## WHAT TO PRODUCE
Report the number of lines in the records below that hold "engine", and leave out everything else.

## TASK INPUTS
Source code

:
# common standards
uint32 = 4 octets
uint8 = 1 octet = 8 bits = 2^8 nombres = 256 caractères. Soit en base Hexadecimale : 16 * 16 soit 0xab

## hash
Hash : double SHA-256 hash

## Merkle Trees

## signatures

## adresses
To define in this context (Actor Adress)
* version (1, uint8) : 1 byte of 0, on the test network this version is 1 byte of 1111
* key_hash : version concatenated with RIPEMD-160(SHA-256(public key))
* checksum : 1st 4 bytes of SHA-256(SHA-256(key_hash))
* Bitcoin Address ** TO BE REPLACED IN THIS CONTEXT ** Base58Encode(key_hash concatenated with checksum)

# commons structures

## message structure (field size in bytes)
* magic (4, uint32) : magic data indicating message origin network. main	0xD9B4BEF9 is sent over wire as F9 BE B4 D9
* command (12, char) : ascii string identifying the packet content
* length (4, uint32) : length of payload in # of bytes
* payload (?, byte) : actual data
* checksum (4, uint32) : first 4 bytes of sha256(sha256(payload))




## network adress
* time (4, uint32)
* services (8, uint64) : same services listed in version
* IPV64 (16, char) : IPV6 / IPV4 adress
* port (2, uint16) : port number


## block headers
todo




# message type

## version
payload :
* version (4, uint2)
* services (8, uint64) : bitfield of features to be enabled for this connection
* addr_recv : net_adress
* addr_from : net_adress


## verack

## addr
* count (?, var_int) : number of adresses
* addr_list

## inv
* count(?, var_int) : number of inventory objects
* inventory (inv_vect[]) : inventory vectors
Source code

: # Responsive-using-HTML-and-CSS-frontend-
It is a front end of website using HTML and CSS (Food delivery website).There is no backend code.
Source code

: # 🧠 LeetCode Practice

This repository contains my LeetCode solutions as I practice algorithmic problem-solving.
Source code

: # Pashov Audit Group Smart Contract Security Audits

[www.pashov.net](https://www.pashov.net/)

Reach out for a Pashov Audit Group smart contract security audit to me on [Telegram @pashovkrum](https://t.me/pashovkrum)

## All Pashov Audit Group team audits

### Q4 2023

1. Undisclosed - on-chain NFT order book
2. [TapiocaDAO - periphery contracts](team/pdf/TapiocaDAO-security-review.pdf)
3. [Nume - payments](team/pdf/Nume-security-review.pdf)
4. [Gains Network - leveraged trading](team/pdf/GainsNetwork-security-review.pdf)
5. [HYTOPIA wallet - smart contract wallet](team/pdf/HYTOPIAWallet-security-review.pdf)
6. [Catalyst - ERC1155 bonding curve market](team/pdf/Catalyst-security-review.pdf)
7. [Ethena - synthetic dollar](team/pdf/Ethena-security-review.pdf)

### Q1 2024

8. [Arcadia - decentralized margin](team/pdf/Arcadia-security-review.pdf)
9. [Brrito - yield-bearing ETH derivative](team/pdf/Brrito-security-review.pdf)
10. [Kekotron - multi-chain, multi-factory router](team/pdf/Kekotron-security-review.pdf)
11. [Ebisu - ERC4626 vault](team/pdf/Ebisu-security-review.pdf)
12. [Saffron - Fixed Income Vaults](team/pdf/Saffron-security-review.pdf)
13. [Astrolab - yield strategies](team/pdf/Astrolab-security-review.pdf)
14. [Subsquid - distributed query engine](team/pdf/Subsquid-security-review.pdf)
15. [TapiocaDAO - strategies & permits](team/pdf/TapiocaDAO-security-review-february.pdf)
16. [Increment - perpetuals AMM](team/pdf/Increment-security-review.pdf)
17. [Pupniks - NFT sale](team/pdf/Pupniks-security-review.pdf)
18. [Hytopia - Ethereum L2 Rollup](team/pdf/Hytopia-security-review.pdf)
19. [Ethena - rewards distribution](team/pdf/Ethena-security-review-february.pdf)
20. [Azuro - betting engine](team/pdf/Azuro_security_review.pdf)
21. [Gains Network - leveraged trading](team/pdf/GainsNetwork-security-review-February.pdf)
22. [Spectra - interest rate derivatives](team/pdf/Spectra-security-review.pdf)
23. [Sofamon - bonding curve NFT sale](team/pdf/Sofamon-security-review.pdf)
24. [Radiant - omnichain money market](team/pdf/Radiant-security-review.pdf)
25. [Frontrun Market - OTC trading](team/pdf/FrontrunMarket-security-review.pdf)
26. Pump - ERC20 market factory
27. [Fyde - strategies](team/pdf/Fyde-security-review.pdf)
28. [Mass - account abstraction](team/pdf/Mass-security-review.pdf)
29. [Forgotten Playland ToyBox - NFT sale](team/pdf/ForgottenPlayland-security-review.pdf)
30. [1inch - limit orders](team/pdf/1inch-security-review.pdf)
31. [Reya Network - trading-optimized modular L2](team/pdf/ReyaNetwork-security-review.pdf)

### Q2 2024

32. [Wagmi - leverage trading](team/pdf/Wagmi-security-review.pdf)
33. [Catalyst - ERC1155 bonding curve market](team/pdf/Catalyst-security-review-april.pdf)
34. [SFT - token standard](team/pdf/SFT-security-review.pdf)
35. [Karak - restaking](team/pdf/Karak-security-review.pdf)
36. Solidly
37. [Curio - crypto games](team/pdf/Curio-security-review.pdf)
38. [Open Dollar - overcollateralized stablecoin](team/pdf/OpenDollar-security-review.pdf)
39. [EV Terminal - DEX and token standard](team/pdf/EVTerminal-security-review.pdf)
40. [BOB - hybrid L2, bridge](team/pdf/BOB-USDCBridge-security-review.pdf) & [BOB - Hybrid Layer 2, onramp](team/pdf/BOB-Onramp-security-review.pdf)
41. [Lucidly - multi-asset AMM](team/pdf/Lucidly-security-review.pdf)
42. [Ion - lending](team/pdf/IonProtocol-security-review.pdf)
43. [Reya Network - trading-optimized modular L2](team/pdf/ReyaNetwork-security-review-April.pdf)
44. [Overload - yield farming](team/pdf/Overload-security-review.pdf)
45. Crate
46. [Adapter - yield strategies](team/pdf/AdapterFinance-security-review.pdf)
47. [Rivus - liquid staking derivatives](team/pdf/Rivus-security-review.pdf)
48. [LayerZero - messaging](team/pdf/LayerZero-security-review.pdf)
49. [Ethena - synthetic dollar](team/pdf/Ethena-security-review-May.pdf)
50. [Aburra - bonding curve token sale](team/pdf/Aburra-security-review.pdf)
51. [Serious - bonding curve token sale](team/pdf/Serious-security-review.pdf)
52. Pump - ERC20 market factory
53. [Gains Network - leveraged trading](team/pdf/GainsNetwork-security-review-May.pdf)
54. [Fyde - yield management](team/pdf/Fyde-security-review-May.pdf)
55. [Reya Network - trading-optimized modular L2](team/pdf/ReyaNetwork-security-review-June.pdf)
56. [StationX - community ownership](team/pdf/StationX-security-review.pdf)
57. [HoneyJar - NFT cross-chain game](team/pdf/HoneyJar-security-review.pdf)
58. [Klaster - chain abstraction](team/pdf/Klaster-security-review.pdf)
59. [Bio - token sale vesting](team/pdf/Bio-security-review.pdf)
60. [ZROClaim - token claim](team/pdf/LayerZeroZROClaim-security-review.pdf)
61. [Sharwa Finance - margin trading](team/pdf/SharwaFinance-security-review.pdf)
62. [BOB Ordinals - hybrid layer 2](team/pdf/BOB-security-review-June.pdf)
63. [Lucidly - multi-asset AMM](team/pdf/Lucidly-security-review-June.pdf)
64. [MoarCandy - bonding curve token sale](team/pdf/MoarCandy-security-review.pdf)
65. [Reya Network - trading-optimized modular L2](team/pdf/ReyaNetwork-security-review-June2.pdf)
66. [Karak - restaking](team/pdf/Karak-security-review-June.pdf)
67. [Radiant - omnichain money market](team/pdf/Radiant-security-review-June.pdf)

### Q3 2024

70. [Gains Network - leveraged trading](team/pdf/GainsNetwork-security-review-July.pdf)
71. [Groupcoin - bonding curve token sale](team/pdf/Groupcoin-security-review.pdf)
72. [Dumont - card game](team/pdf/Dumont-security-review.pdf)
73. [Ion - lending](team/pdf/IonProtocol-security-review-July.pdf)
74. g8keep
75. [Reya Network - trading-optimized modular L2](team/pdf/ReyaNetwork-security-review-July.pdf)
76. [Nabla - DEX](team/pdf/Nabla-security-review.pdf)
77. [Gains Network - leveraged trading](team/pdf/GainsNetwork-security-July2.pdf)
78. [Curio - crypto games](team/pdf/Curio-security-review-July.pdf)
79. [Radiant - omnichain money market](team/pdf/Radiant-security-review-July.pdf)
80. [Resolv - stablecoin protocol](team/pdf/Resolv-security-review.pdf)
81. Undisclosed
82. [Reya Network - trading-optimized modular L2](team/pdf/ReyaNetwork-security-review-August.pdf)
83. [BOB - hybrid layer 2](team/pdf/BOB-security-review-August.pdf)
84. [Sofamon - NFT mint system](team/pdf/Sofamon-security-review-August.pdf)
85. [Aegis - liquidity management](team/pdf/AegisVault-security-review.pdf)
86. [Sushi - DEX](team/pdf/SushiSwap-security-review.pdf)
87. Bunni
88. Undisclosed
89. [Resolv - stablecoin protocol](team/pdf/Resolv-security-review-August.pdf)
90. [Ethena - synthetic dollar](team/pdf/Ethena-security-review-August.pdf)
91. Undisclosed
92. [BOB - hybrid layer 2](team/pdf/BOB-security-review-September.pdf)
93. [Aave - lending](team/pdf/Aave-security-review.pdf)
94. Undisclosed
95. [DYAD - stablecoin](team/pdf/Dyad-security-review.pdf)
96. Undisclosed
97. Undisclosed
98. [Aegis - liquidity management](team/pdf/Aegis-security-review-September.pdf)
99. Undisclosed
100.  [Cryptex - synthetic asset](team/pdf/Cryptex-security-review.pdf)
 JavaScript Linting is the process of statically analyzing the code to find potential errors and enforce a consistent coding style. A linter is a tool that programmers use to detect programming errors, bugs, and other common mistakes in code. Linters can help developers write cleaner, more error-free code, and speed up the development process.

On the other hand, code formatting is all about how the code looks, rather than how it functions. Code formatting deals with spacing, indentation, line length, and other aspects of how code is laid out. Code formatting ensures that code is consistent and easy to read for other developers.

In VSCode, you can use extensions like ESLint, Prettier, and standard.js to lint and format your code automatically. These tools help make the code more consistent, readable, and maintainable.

## COMPLETED EXERCISE
2